How to Adjust the Quantities
The thing about seed starting mixes is that they can (and should) be adjusted according to the needs of your plants. Keeping that in mind, the recipes above should serve as guidelines, but shouldn’t be regarded as rules that you must follow. Feel free to adjust the quantities of the ingredients you use as you see fit.
For instance, whenever you make your own seed starting mix, you have to keep in mind the fact that you need a balance between a mix that drains well and one that’s able to preserve moisture. That’s because if your plants are surrounded by too much moisture, they’re going to catch fungal diseases. This will lead to them withering and eventually dying. A soil that drains well usually contains more perlite or peat moss and less compost. If what you’re looking for is soil that preserves more water, then you should use more vermiculite or compost.
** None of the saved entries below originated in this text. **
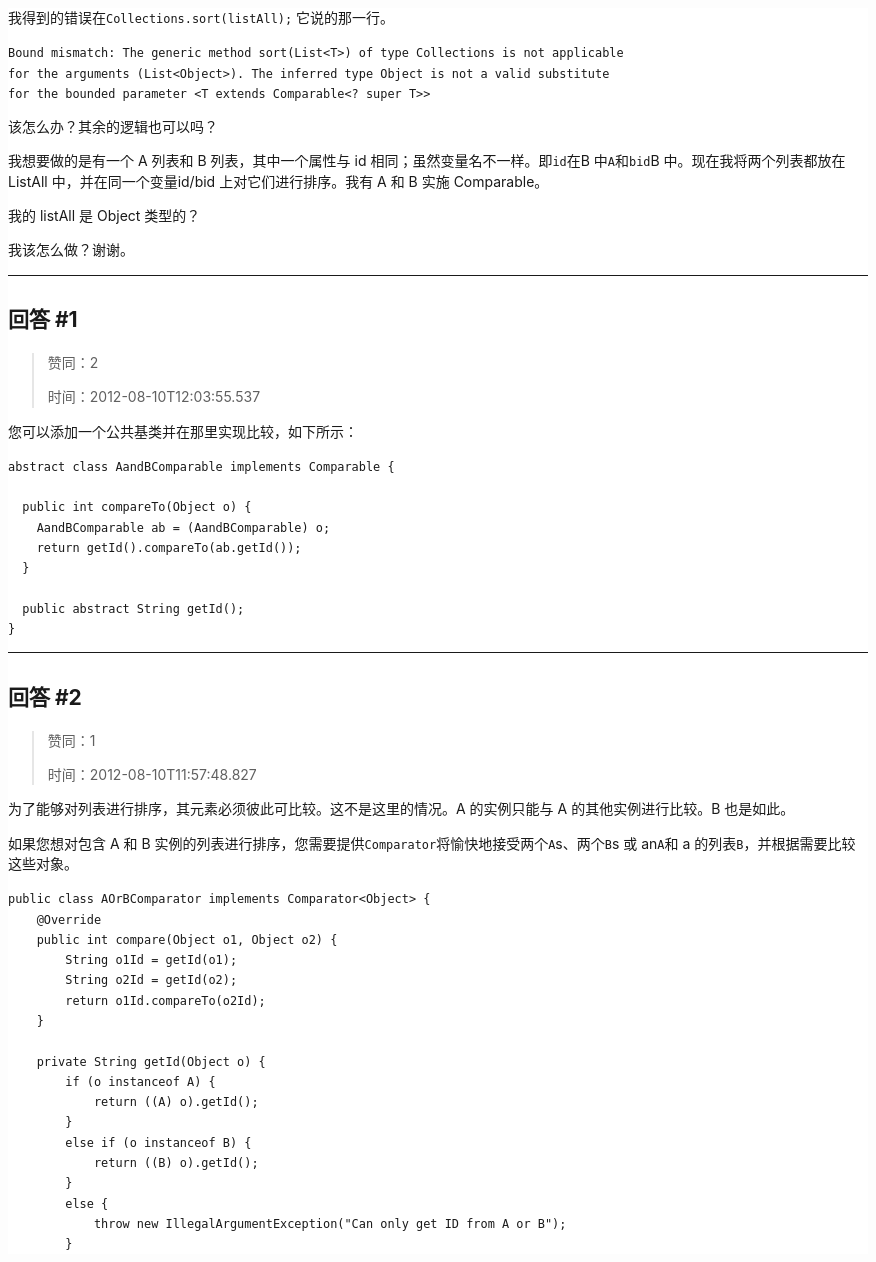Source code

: 我得到的错误在`Collections.sort(listAll);` 它说的那一行。

```
Bound mismatch: The generic method sort(List<T>) of type Collections is not applicable
for the arguments (List<Object>). The inferred type Object is not a valid substitute
for the bounded parameter <T extends Comparable<? super T>> 
```

该怎么办？其余的逻辑也可以吗？

我想要做的是有一个 A 列表和 B 列表，其中一个属性与 id 相同；虽然变量名不一样。即`id`在B 中`A`和`bid`B 中。现在我将两个列表都放在ListAll 中，并在同一个变量id/bid 上对它们进行排序。我有 A 和 B 实施 Comparable。

我的 listAll 是 Object 类型的？

我该怎么做？谢谢。

* * *

## 回答 #1

> 赞同：2
> 
> 时间：2012-08-10T12:03:55.537

您可以添加一个公共基类并在那里实现比较，如下所示：

```
abstract class AandBComparable implements Comparable {

  public int compareTo(Object o) {
    AandBComparable ab = (AandBComparable) o;
    return getId().compareTo(ab.getId());
  }

  public abstract String getId();
} 
```

* * *

## 回答 #2

> 赞同：1
> 
> 时间：2012-08-10T11:57:48.827

为了能够对列表进行排序，其元素必须彼此可比较。这不是这里的情况。A 的实例只能与 A 的其他实例进行比较。B 也是如此。

如果您想对包含 A 和 B 实例的列表进行排序，您需要提供`Comparator`将愉快地接受两个`A`s、两个`B`s 或 an`A`和 a 的列表`B`，并根据需要比较这些对象。

```
public class AOrBComparator implements Comparator<Object> {
    @Override
    public int compare(Object o1, Object o2) {
        String o1Id = getId(o1);
        String o2Id = getId(o2);
        return o1Id.compareTo(o2Id);
    }

    private String getId(Object o) {
        if (o instanceof A) {
            return ((A) o).getId();
        }
        else if (o instanceof B) {
            return ((B) o).getId();
        }
        else {
            throw new IllegalArgumentException("Can only get ID from A or B");
        }
```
How to Mix Everything Together
Maybe you’re wondering, once you’ve gathered all the ingredients, how are you going to mix them together? Well, this is actually the easiest part of making your own seed starting mix. All you need to do is get a large container, place all of the ingredients there, and then take a hose and start wetting them down. With a rake, stir everything until the ingredients are mixed properly. The key is to make a mix that’s extremely lightweight since the seedlings need proper drainage.
Summing It All Up
Making your own seed starting mix is something you should be extremely proud of. While there’s nothing wrong with buying a mix, you’ll feel much better knowing that you know exactly what the mix you’ve used contains and how it was made. Not to mention that fact that if you’re a person who likes spending a lot of time in the garden, this activity will allow you to do just that. You’ll get to be crafty and provide your plants with the best seed starting mix in the process.